Welcome to another 4 week block of programming here at Steelworks Strength Systems!  Keep on reading to get a breakdown of how the training progresses from week to week as well as the theme and focus of each day.

Week 1 Day 1, Week 2 Day 6, Week 3 Day 5, Week 4 Day 4
SKILL: Agility
STRENGTH:  Speed, Speed Strength, Maximal
ENERGY SYSTEM DEVELOPMENT (ESD):  Aer0bic

The block kicks off with an agility hurdle complex focusing on double leg hops in a variety of directions.  This complex is superset with some rotational power work in the piked position.  In the Strength portion, high intensity low volume back squats will be the sole focus of this section. In fact, this theme of lower volume sets and heavier weights will be a hallmark of this block.  Get ready to crank it up, people!  The day’s work will conclude with a moderate intensity/duration ESD workout.

Week 1 Day 2, Week 2 Day 1, Week 3 Day 6, Week 4 Day 5
SKILL:  Reaction
STRENGTH: Speed, Speed Strength, Maximal
ESD: Aerobic

Non countermovement reaction based broad jumps will kick off the day’s Skill work.  Great prep for some heavy posterior chain work coming in the Strength work.  The broad jumps will be superset with medball power work with behind the head forward wall throws.  As previously mentioned, the day’s Strength work focuses on the posterior chain in the form of some high intensity low volume deadlifts!  The day’s work will conclude with a moderate intensity/duration ESD workout.

Week 1 Day 3, Week 2 Day 2, Week 3 Day 1, Week 4 Day 6
SKILL:  Balance
STRENGTH:  Speed Strength, Power, Maximal
ESD:  Aerobic

While a great party trick, handstand walks have great utility for building a new type of body awareness and skill as well as improving overhead mobility and strength.  That Skill work will be superset with some rotational medball power work.  Snatch balances return to the programming in the day’s Strength work.  Building off the last block’s heavy overhead squats, the snatch balance will continue to improve your overhead stability and power giving more confidence when pulling under a tough snatch!
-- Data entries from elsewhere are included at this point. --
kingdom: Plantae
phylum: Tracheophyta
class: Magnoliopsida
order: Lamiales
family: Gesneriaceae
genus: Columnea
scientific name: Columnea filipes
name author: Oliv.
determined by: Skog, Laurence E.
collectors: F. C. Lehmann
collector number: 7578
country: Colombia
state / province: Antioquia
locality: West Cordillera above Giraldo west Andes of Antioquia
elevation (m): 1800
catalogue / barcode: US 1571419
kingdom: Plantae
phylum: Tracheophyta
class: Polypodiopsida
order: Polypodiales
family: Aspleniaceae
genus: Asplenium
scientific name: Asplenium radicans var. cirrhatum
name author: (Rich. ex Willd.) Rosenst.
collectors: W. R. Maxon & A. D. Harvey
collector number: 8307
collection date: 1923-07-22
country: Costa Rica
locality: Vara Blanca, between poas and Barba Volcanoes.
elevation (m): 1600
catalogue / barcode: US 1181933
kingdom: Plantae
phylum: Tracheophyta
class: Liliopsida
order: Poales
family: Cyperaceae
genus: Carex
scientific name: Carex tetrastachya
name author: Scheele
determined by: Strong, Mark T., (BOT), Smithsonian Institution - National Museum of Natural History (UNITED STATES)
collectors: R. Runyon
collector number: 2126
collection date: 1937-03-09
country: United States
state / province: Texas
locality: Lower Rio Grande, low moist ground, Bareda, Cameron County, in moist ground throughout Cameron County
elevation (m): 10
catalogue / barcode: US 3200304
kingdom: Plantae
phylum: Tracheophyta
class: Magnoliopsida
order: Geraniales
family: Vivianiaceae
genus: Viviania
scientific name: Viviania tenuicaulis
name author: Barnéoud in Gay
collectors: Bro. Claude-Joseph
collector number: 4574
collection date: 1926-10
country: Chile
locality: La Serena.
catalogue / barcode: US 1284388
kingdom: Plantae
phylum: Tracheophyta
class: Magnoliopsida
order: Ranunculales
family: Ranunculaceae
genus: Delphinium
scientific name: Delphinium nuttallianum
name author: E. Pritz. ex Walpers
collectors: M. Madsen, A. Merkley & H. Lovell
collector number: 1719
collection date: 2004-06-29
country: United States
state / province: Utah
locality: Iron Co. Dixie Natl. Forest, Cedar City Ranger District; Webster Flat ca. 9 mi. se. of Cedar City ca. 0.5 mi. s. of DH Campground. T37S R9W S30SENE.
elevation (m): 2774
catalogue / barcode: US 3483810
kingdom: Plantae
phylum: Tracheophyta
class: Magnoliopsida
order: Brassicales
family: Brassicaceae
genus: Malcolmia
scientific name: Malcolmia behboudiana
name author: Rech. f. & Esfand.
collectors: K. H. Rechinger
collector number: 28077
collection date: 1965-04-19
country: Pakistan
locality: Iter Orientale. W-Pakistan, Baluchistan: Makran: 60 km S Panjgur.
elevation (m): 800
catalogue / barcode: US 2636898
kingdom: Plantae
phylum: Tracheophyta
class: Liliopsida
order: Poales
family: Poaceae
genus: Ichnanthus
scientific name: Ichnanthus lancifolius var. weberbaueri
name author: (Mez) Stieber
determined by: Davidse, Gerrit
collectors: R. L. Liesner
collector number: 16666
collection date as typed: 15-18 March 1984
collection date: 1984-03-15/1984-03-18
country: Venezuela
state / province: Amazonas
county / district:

The day’s work will conclude with a moderate intensity/duration ESD workout.

Week 1 Day 4, Week 2 Day 3, Week 3 Day 2, Week 4 Day 1
SKILL: Reaction
STRENGTH:  Maximal
ESD:  Alactic

Reaction based jumps (plyometrics) are superset with some rotational medball power work in today’s Skill work.  Moving on to the Strength work, Jefferson deadlifts (a new deadlift variation) and strict ring dips are the focus.  We finish off the day’s session with a battle rope complex of alactic intervals: Six sets of 15 seconds as fast as you can move through each battle rope variation.

Week 1 Day 5, Week 2 Day 4, Week 3 Day 3, Week 4 Day 2
SKILL:  None
STRENGTH:  Maximal
ESD:  Glycolytic

No Skill work today in prep for the day’s ESD.  The class kicks off with heavy front squats in the day’s Strength work.   Today’s ESD is the hardest of the week.  It is meant to make you feel uncomfortable and challenging.  Unlike the rest of the week’s ESD, going deep into the well is totally fine.  Push yourself today.

Week 1 Day 6, Week 2 Day 5, Week 3 Day 4, Week 4 Day 3
SKILL:  Agility
STRENGTH:  Speed Strength, Maximal
ESD: Aerobic

The day’s Skill work kicks off with an agility sequence guaranteed to help you quickly change directions out on the court or field.  If sports aren’t a mainstay in the routine, this sequence will help you develop strong ankles, knees, and hips, as well as improve body awareness and rotational skill.  A second movement closes out the Skill work:  single leg medball accelerations.  Learn how to accelerate your body forward and iron out some power imbalances between the legs.  Heavy deadlifts, moderately heavy barbell rows, and calisthenic core work make up the day’s Strength work.  Given the neurologically challenging work today, the ESD will be very short, but…fun.